Women’s Role in Liberian History

Following the screening of the very well documented and self-explanatory film, Pray the Devil Back to Hell, concerning women’s role throughout the war and their participation in the peace process, the objective of the conference was to discuss how women’s participation in Liberia’s history inspired them to lead their country to peace. Females that have influenced Liberia in the past were mentioned to create a link between their impact on our history and how they served as role models for Liberian females in general. Very short background on Liberia’s historical and socio-cultural context Liberia is a country in West Africa bordered by Guinea, Sierra Leone, The Ivory Coast and the Atlantic Ocean with a large coast of approximately 550 kilometers.

It was established around 1822 by freed slaves (Americo-Liberians) who, through the American Colonization Society, returned to their roots after slavery. Although there were already indigenous Liberians inhabiting this land, settlers dominated the country for more than 150 years.
On April 14, 1979, the country was exposed to seemingly peaceful demonstrations, which soon escalated into episodes of violence that characterized the Liberian scenery, thus paving the way to the first coup d’état in 1980. April 12, 1980, brought an end to the Americo-Liberians’ rule, through a coup d’état that gave power to the indigenous people, reversing the traditional tendency and precipitating the first Cultural Revolution that contributed to the psycho-social transformation of the Liberian people. By this Cultural Revolution, both indigenous and Americo-Liberians accommodated their long lived differences and strived to harmonize all socio-cultural barriers.

The effects of the coup d’état left no alternative to the Liberian people but a pernicious civil war lasting nearly a decade and a half. This conference is not intended to develop the effects of the war on the local population in its entirety. Women’s agony, helplessness and vulnerability led them to assume the role they had long been deprived of: peacemakers. One of the most deplorable effects of the civil war was the increase in sex-based violence against females. Although females in general were targeted, mothers were disheartened at seeing their daughters subject to sex abuse. Women also witnessed the recruitment of their sons, their husbands, their brothers, etc. in the army. This urged them to be a driving force to the peace process that led to the end of the civil war.

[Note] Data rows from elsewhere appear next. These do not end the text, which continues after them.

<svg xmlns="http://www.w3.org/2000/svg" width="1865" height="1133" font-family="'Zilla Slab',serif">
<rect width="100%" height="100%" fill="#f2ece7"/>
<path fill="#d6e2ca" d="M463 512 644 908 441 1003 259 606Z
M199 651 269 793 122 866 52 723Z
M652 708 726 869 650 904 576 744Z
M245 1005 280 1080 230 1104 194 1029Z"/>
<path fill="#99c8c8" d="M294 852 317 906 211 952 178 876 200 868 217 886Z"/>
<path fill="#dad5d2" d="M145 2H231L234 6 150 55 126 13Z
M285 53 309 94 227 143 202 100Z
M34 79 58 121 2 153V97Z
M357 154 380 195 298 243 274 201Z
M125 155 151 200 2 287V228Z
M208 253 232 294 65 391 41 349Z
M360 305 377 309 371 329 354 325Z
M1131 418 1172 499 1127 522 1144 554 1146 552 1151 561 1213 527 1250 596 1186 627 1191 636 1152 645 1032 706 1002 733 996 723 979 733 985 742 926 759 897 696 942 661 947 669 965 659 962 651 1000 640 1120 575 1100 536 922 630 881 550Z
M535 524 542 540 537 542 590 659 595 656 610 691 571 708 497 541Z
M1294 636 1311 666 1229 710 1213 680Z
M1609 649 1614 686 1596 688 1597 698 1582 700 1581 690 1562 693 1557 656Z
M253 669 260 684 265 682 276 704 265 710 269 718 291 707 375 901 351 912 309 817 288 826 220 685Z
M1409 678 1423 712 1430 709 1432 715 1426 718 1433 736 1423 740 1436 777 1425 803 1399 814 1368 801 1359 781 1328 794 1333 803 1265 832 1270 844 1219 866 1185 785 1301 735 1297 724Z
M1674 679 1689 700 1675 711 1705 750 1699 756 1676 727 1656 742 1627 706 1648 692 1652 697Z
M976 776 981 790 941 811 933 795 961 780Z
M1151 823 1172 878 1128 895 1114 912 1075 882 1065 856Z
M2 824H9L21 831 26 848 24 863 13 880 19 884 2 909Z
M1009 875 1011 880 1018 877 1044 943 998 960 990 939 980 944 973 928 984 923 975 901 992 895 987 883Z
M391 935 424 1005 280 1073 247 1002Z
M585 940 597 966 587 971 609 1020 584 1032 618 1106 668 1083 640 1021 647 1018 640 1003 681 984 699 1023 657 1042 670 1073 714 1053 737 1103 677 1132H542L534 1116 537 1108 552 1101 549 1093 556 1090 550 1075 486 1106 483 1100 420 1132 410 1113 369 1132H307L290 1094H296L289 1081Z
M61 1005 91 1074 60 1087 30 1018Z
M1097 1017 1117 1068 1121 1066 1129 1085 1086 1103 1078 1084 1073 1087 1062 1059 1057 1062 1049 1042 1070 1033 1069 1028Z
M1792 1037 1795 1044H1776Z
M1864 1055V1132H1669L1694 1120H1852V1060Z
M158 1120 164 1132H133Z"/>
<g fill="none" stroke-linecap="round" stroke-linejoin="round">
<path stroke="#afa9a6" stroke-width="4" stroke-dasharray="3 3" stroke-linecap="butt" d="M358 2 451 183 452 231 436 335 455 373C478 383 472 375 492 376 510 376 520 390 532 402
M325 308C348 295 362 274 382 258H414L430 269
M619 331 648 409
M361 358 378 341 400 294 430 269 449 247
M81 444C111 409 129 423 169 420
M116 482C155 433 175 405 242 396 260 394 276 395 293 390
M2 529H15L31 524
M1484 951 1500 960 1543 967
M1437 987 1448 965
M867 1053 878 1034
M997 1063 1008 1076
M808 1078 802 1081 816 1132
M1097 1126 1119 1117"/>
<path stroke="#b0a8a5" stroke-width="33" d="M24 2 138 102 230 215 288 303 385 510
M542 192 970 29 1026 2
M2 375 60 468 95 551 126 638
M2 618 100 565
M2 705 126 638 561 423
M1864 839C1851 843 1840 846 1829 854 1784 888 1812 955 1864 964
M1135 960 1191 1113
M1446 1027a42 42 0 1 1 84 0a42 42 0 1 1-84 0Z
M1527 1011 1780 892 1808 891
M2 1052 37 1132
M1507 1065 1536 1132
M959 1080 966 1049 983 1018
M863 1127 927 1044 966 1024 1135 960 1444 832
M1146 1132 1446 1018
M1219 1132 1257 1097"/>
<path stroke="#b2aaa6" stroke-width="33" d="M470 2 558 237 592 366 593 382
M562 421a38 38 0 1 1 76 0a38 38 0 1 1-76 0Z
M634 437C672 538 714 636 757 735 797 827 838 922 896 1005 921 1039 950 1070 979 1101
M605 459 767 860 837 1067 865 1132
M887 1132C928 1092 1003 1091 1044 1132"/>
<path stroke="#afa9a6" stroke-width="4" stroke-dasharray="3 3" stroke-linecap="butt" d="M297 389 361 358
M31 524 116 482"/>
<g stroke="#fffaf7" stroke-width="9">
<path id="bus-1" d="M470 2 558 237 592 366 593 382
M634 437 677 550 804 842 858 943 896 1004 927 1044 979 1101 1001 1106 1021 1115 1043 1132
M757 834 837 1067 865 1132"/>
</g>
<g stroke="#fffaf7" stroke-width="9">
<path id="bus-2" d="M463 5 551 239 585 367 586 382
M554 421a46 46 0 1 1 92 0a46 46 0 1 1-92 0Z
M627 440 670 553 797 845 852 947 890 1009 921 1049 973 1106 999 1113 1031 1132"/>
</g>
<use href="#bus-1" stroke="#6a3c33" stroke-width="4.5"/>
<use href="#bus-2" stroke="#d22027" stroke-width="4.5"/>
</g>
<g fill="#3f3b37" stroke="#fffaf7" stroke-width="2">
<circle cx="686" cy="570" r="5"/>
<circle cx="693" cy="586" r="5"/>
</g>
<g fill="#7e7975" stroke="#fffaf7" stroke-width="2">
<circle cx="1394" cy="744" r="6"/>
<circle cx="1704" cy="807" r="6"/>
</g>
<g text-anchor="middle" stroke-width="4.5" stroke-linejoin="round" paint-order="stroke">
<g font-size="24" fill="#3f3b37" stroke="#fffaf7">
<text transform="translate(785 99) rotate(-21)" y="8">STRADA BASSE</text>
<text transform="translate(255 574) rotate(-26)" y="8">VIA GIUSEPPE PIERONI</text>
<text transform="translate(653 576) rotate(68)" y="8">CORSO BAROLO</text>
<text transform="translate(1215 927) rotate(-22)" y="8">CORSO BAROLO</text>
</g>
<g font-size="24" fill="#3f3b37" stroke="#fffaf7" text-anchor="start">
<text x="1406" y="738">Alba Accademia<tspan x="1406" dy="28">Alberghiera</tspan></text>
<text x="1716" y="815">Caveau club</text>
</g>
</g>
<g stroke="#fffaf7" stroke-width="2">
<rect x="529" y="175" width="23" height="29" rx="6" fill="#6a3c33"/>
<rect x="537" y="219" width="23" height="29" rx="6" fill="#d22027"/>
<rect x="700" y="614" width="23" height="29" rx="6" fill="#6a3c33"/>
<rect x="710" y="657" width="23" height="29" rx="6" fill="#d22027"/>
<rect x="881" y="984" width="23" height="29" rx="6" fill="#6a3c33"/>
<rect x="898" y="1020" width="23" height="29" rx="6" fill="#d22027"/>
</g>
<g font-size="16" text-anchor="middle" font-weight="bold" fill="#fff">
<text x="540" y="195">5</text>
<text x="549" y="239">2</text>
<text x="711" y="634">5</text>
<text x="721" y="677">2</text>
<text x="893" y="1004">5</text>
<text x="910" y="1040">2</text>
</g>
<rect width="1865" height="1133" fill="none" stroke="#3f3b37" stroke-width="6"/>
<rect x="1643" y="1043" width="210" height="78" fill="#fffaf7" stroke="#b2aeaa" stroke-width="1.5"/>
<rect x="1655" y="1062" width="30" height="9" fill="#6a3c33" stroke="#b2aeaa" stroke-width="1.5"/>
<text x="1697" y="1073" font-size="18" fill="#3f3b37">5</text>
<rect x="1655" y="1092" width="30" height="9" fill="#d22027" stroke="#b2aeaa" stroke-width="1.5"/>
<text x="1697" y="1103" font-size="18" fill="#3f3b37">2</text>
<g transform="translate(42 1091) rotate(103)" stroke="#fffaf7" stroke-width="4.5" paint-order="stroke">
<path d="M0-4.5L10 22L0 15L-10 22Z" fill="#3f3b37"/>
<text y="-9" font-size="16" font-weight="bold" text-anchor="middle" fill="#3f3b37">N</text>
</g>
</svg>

Trendsetters and Women’s Associations
Some influential female pioneers who served as role models and associations of women are mentioned below for ease of reference. Chief Suah Koko - first female paramount chief, who played a key role in annexing Bong, Lofa and Nimba counties to Liberia in the late 1800s. A very important town in Bong County carries her name, a “Rural Women’s Empowerment Center” also bears her name; Angie Brooks Randolf – Liberia’s renown diplomat, first African and black female President of the United Nations General Assembly (1969) and first female Associate Justice of the Supreme Court in Liberia; Ruth Sando Perry – Interim Chairperson of the Council of State of Liberia following Liberia’s first civil war (1996 - 1997); Antoinette Browne Sherman – first female President of a University in Africa – President of the University of Liberia; Ellen Johnson Sirleaf – first female President (elected) in Africa and demystifier of men’s traditional roles as sole occupiers of high offices, Nobel Peace Prize (2011); Leymah Gbowee – Leader of the Women of Liberia Mass Action for Peace, Author of Mighty Be Her Powers, Nobel Peace Prize (2011).

The first documented female Liberian movement is known as the National Liberian Women Social and Political Movement and dates back to 1920. Women Development Association of Liberia (WODAL) - founded prior to the war (1988) to enhance the social, economic and legal status of women. It fosters women’s leadership in community development and decision-making. Liberia Women Initiative (LWI) – founded during the war (1994) because women thought that their relief efforts were insufficient and felt the need to make more contributions to their society by putting more focus on peace.

As a result of persistent terror on the population, the Women of Liberia Mass Action for Peace (2003) brought together women from diverse religious and other socio-cultural backgrounds (christians/muslims, Americo-Liberians/indigenous, illiterate/educated) in a non-violent action appealing for peace. The film fully develops their involvement, carefully describes their journey to peace, methods they applied to execute their calendar, etc.

This conference is in honor of all outstanding Liberian women who have lifted up the image of our beloved country. Special highlights are placed on Leymah Gbowee (Christian and leader of the movement) and Asatu Bah Kenneth (Muslim) for their roles in their respective communities that gave impetus to the movement. Women’s influence in Liberia led to Ellen Johnson Sirleaf’s election as the first female President in Liberia. Colossal efforts are being made by the government and individual organizations to enhance the role of women through education. Throughout Liberia’s history, education for girls has been one of the main challenges for families.